Providing solution providers with an additional weapon in their security arsenal, Websense announced the release of its first appliance to deliver gateway security that includes Web filtering, traffic inspection and deep inspection of Web 2.0 content.
The Websense V10000 signals a change in the Websense model, which had been a software-only security vendor. By providing a hardware option, Websense says it's meeting the end-user demand for a hardened appliance and giving solution providers an easily deployed solution for their customers.
While many vendors are pushing more of their security offerings into cloud-based solutions, Websense says its appliance is a response to the needs of midsize and large enterprises trying to manage and control the ever-expanding use of social networking and Web 2.0 tools.
"Customers are looking to deploy Web security solutions inline because they need to scan and classify the content in real time, as it comes over the wire" says David Meizlik, Director of Product Marketing for Web and Data Security at Websense. "The end goal is to allow access to sites and the good content they contain, but block access to what bad or inappropriate content also exists on that page, without blocking the entire page."

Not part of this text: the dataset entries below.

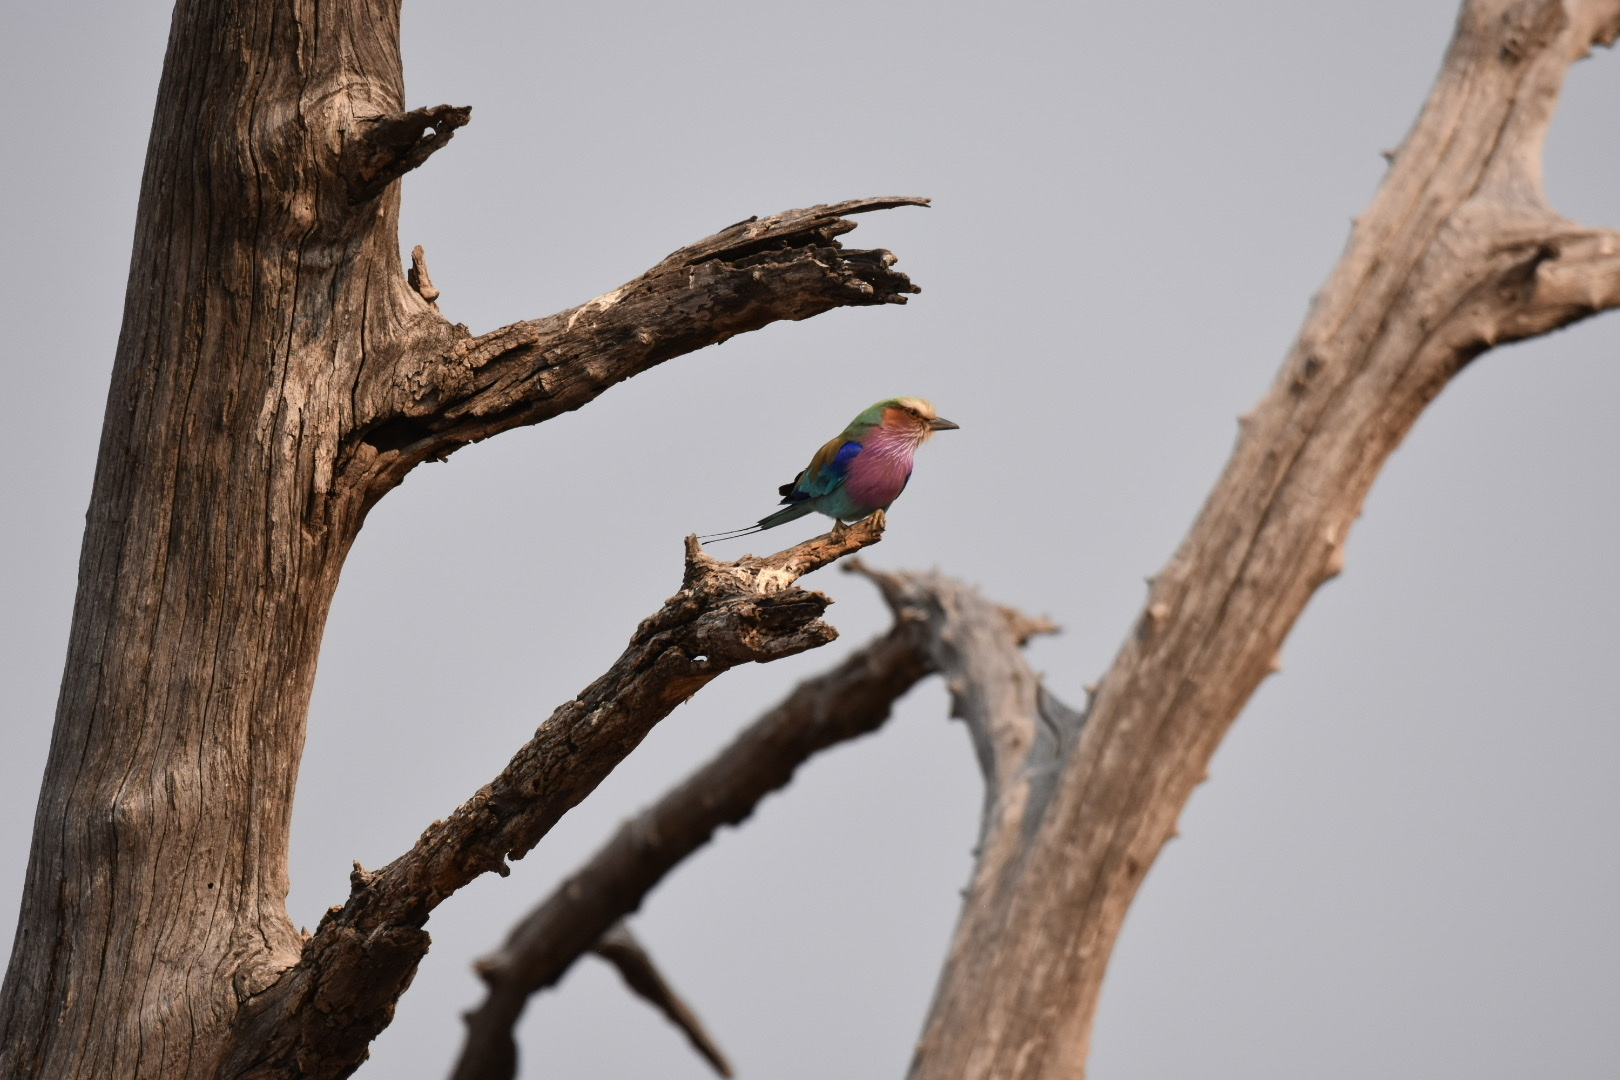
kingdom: Animalia
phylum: Chordata
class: Aves
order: Coraciiformes
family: Coraciidae
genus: Coracias
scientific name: Coracias caudatus
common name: Lilac-breasted roller
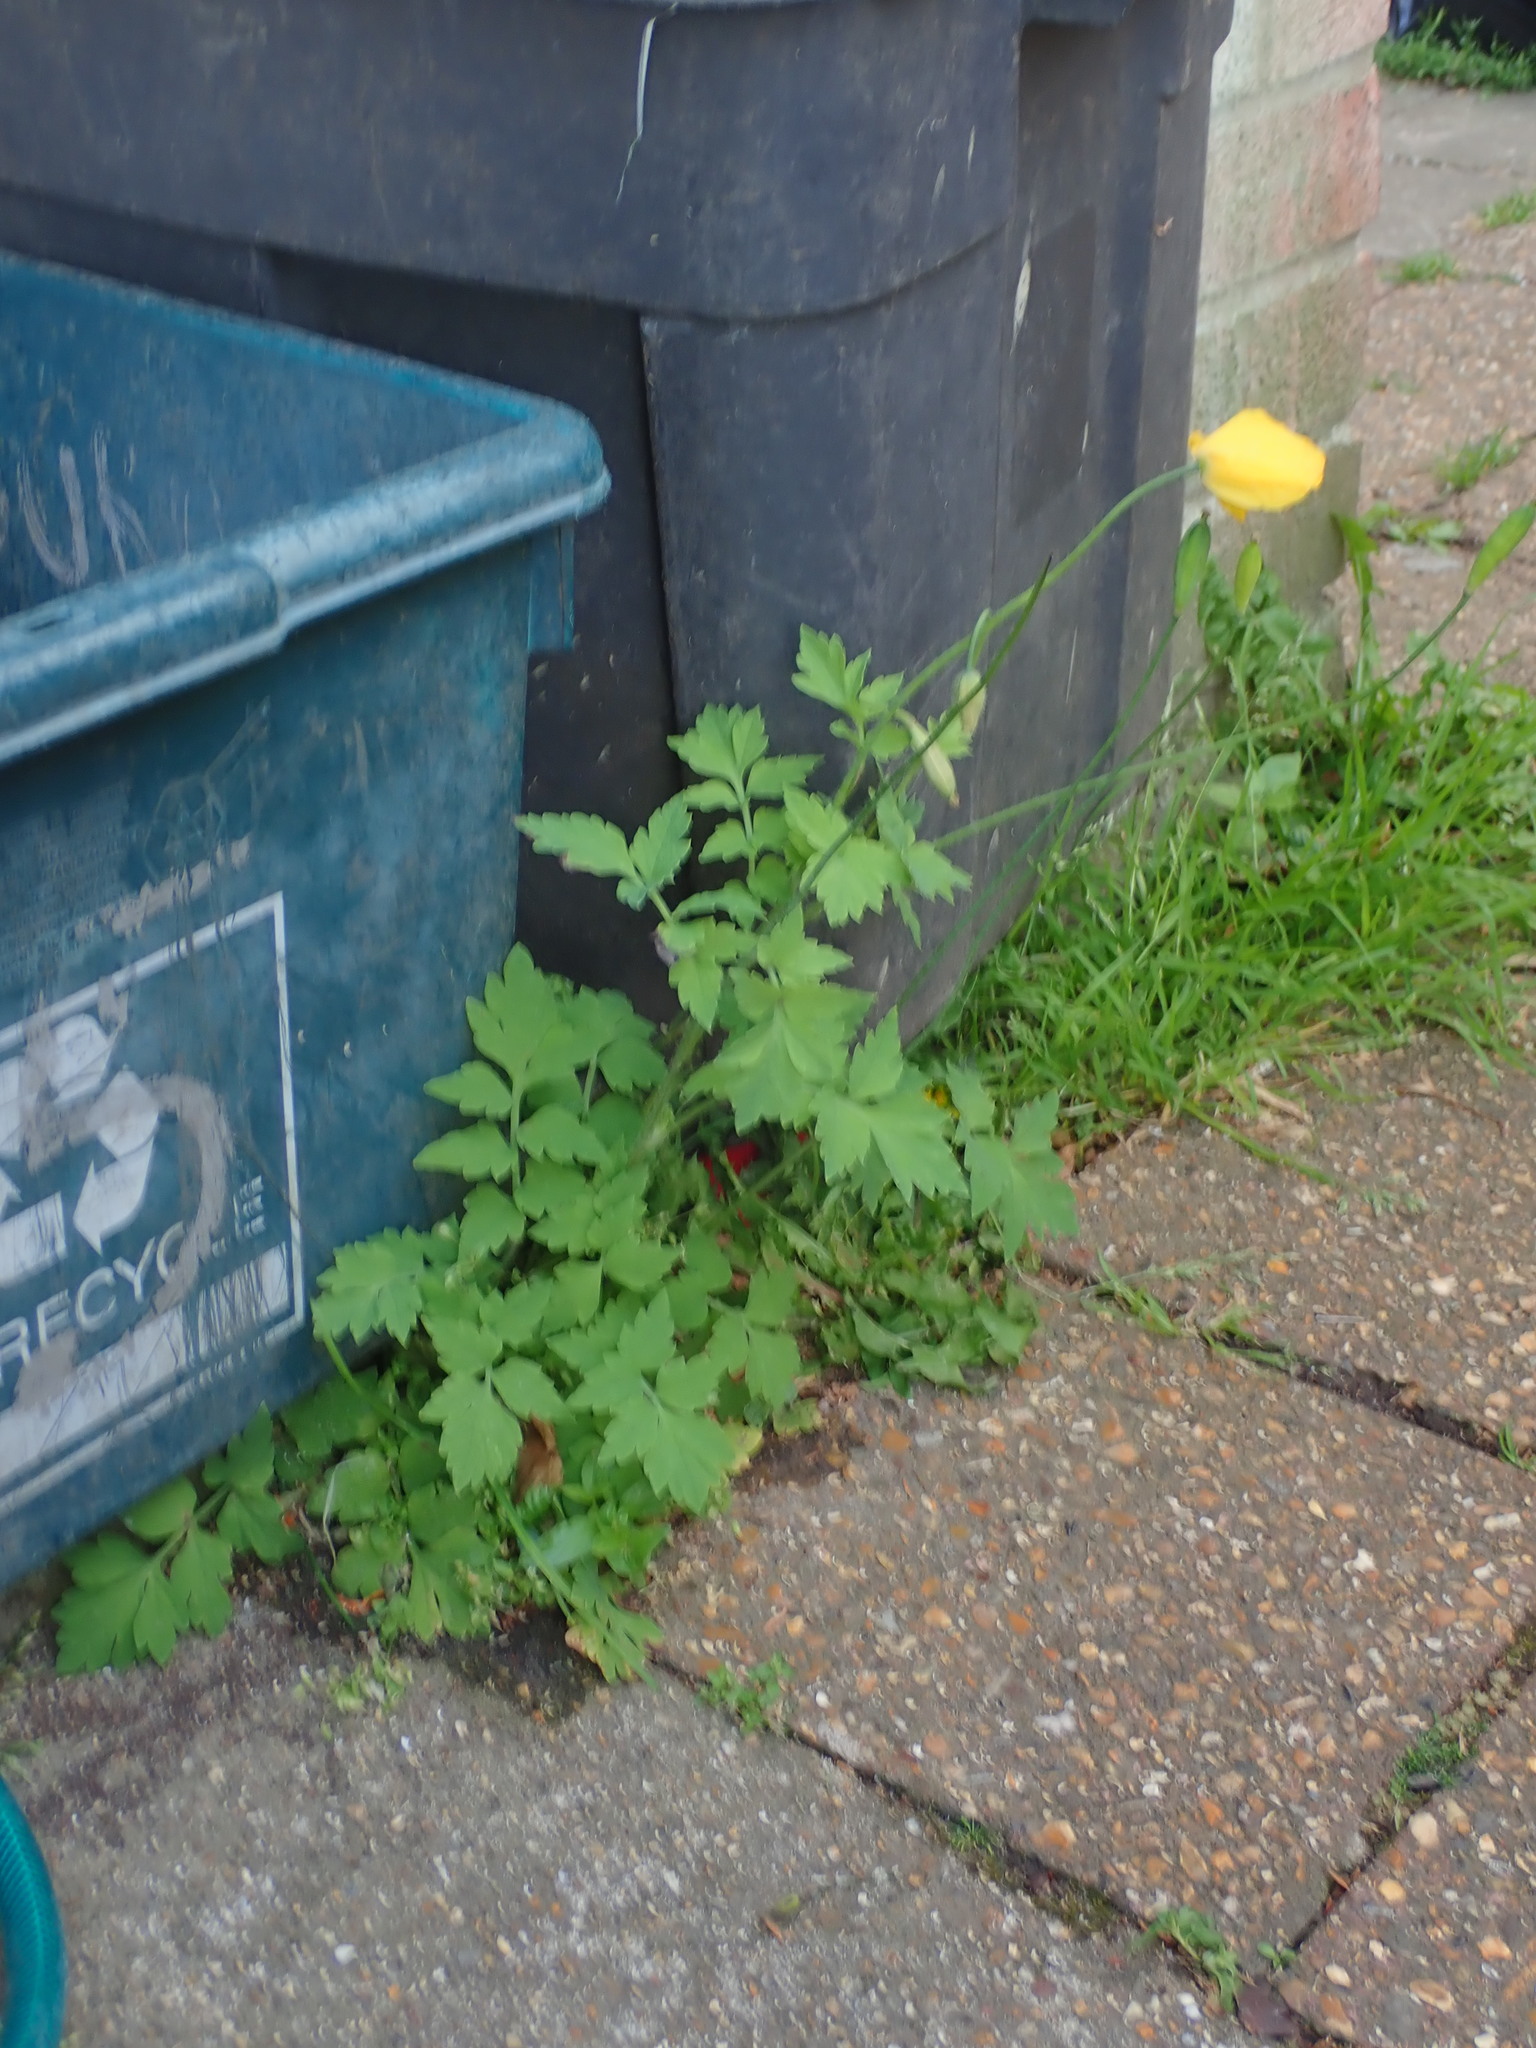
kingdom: Plantae
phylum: Tracheophyta
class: Magnoliopsida
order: Ranunculales
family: Papaveraceae
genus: Papaver
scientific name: Papaver cambricum
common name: Poppy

Websense, which recently completed a rebranding of the company, is trying to turn perceptions that it’s simply a Web filtering company that denies access to gross amounts of content and Websites to a technology provider that protects users without totally impeding Web access. The V10000 moves the company in that direction by providing security that strips or blocks malicious content from popular social networking sites—such as Facebook or Twitter—without impeding access or functionality.
The appliance, powered by two quad-core Intel Xeon processors and 16GB of DDR2 memory, sits at the gateway and provides application-layer inspection of all Web, peer-to-peer and instant messaging traffic. The appliance provides integrated Web proxy and cache management, giving users the ability to monitor and inspect SSL-encrypted traffic. Appliance management is through a Web-based console that enables granular policy configuration and compliance reporting.
Many security vendors—including Trend Micro and McAfee—are inspecting Web traffic and Web 2.0 tools for malicious content and threats. Websense says the integration of technology it acquired from Defensio gives it the unique ability to inspect HTML traffic and block pieces of media-rich content.
"It gives us incredible visibility into what’s happening in the blogosphere and protects against risk even before anyone hits the site," Meizlik says.
Websense announced the launch of the V10000 today, but the appliance will not be generally available for resellers until the end of April. Websense is planning a more celebratory launch at the upcoming RSA Conference in San Francisco.
The V10000 is billed as an easy-to-deploy appliance, but Websense cautions that solution providers adopting the appliance will require extensive networking knowledge and skills.
"I don’t think you can go to the lab and take the class and go out and sell on your own," says David Roberts, senior vice president of Americas sales at Websense. "Resellers that have Cisco engineering certifications and CompTIA engineering certification will need a full week in lab-level training."
Concurrent with the V10000 launch, Websense is hosting a series of local seminars and online training to acquaint resellers and end users with the new product. Websense is providing free training for many of its existing software resellers to get them up to speed on hardware implementations and sales, too. More than 125 Websense reseller partners are already participating in the prelaunch beta testing and training, Roberts said.